Equitable division, it should be remembered, does not mean each spouse gets half. It means a judge tries to be fair, and one Pennsylvania judge said fair often means that both spouses are unhappy.

Sharply Reduced Since Troxel v. Granville

Wednesday, October 20th, 2010

The concept of grandparents’ rights – usually meaning grandparents getting court ordered visitation rights with their grandchildren – became more and more in fashion during the 1970s and 1980s. As divorce shattered families, grandparents claimed that they had become victims of their adult children’s marital problems, and some sought to maintain contact with children even against the wishes of their own children.

In 2000, the Supreme Court drew a line in the sand about grandparents’ rights in Troxel v. Granville. The court, citing a number of cases under the Fourteenth Amendment, ruled that parents have a “fundamental liberty interest” in the care, custody and control of the children. This means the parents have a right to control limit a child’s visitors. Washington had a very liberal law that permitted any person to ask for visitation rights at any time by demonstrating that the visitation was in the child’s best interest.

Since Troxel, courts have been much more circumspect about grandparents’ visitation with grandchildren. And most family law practitioners advise care when grandparents consider litigation with their adult children about the issue because the outcome is likely to worsen the overall domestic situation.

Making a difficult situation easier or harder

Monday, October 4th, 2010

In most areas of law, an adversarial action becomes a zero-sum game, one where the winner takes all, one where the defendant’s loss is the plaintiff’s gain. Marriage and family law, however, recognize that actions must be what is called “fair and reasonable,” which, for example, is the standard for approving a marital separation agreement.

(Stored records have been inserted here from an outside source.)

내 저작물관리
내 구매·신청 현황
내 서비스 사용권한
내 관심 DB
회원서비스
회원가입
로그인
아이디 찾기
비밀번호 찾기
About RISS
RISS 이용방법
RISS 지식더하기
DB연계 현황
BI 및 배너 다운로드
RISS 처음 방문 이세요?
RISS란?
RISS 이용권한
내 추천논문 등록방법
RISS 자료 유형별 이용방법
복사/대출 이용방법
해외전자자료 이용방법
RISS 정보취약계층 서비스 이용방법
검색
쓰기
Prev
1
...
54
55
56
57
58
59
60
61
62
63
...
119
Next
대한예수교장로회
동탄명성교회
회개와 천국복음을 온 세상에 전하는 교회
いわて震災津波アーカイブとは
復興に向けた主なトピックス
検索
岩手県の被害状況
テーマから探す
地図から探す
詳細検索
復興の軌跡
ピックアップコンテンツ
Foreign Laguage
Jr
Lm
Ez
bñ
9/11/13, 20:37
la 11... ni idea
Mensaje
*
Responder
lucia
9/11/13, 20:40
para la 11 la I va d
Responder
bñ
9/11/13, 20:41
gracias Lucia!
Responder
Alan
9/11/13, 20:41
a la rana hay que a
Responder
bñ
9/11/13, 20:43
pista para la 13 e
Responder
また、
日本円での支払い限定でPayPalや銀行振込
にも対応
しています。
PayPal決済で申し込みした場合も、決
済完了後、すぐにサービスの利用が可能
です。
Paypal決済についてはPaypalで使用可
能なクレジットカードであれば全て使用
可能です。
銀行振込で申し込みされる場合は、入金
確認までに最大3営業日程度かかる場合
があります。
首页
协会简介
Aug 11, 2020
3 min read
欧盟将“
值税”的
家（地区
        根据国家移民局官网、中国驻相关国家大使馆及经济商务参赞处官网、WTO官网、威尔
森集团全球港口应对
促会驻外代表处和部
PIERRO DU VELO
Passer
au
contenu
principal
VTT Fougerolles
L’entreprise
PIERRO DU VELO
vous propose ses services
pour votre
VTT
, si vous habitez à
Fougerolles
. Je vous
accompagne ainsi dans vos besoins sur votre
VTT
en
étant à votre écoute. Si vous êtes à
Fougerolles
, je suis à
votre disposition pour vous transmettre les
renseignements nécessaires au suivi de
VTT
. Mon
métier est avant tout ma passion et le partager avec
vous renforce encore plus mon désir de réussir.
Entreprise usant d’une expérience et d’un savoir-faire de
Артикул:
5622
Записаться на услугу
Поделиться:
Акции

Fairness, in turn, depends upon the parties acting in good faith, “an honest belief, the absence of malice and then absence of design to defraud or seek an unconscionable advantage, and an individual’s good faith is concept of his own mind and inner spirit and, therefore, may not conclusively be determined by his protestations alone.”

Good faith means doing the right thing without being done: “[a]n honest intention to abstain from taking unconscientious advantage of another, even through technicalities of law, together with absence of all information, notice, or benefit or belief of facts which render transaction unconscientious.”

By comparison, bad faith is self-evident. In family law disputes, judges and attorneys have no difficulty determining when a party acts in good faith and when a party acts in bad faith. Taking unfair advantage of a position of strength – a husband who exploits the trust his wife placed in him and signs what he tells her to sign – is acting in bad faith.